● What the task requires
Look through the entries below and return all lines including the word "земляники".

● Source material
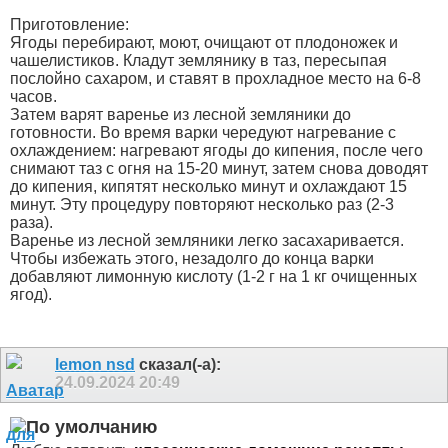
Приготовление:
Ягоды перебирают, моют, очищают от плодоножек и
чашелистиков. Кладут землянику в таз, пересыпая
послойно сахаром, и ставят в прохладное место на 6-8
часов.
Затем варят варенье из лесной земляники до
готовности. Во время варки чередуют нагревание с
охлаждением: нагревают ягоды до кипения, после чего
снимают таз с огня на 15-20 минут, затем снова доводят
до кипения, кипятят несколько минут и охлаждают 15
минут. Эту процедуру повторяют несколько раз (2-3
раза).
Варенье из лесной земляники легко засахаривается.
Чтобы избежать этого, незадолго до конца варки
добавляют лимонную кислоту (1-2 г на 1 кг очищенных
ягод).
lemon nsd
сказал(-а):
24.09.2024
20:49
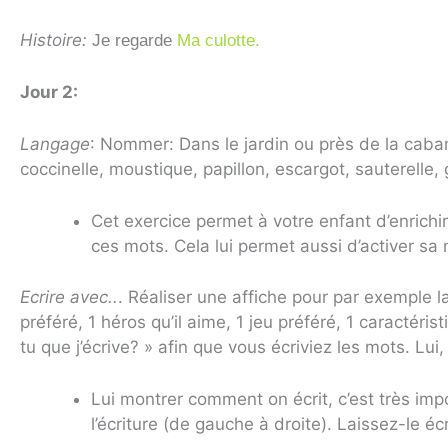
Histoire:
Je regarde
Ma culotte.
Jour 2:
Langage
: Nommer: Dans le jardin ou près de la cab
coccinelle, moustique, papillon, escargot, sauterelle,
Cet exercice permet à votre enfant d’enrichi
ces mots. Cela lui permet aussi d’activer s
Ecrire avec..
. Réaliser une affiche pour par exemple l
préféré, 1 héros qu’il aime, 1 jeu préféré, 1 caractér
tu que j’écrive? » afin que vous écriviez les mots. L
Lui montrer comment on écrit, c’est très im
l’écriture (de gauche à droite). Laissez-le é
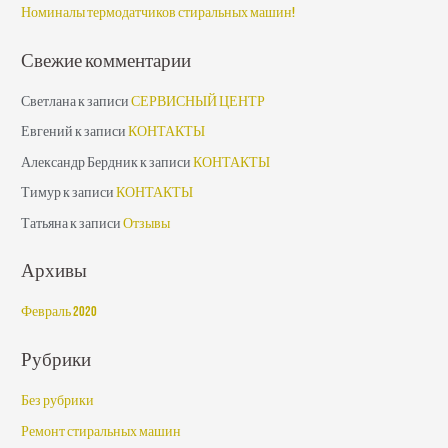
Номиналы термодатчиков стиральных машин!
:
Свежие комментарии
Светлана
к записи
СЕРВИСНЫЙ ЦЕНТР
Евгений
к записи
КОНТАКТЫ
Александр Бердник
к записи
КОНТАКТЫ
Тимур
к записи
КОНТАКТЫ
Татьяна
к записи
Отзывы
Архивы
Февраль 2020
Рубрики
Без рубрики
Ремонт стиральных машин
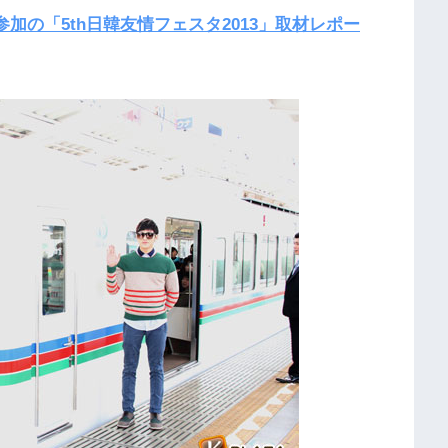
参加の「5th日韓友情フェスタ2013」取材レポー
==
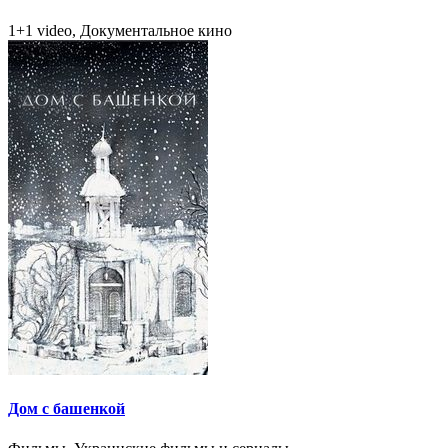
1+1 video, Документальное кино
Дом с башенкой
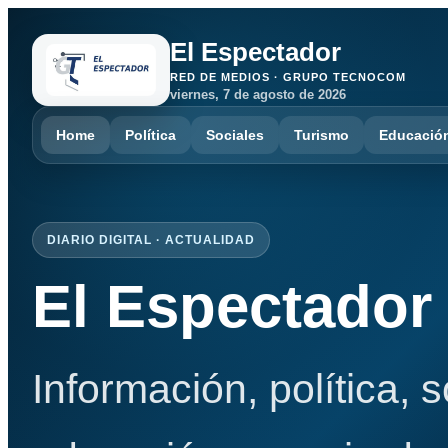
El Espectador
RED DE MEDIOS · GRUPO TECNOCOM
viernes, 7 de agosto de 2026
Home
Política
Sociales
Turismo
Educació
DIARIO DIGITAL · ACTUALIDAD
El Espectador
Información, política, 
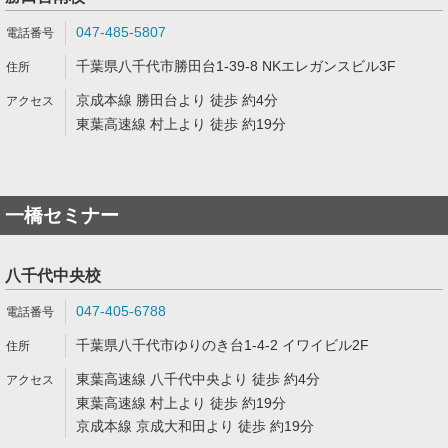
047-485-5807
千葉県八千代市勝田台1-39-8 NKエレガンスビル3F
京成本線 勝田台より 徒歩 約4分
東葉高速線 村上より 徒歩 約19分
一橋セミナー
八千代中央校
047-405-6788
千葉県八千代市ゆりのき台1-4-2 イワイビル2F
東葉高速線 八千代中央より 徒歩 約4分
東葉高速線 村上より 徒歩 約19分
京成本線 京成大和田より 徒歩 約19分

● Answer section
Затем варят варенье из лесной земляники до
Варенье из лесной земляники легко засахаривается.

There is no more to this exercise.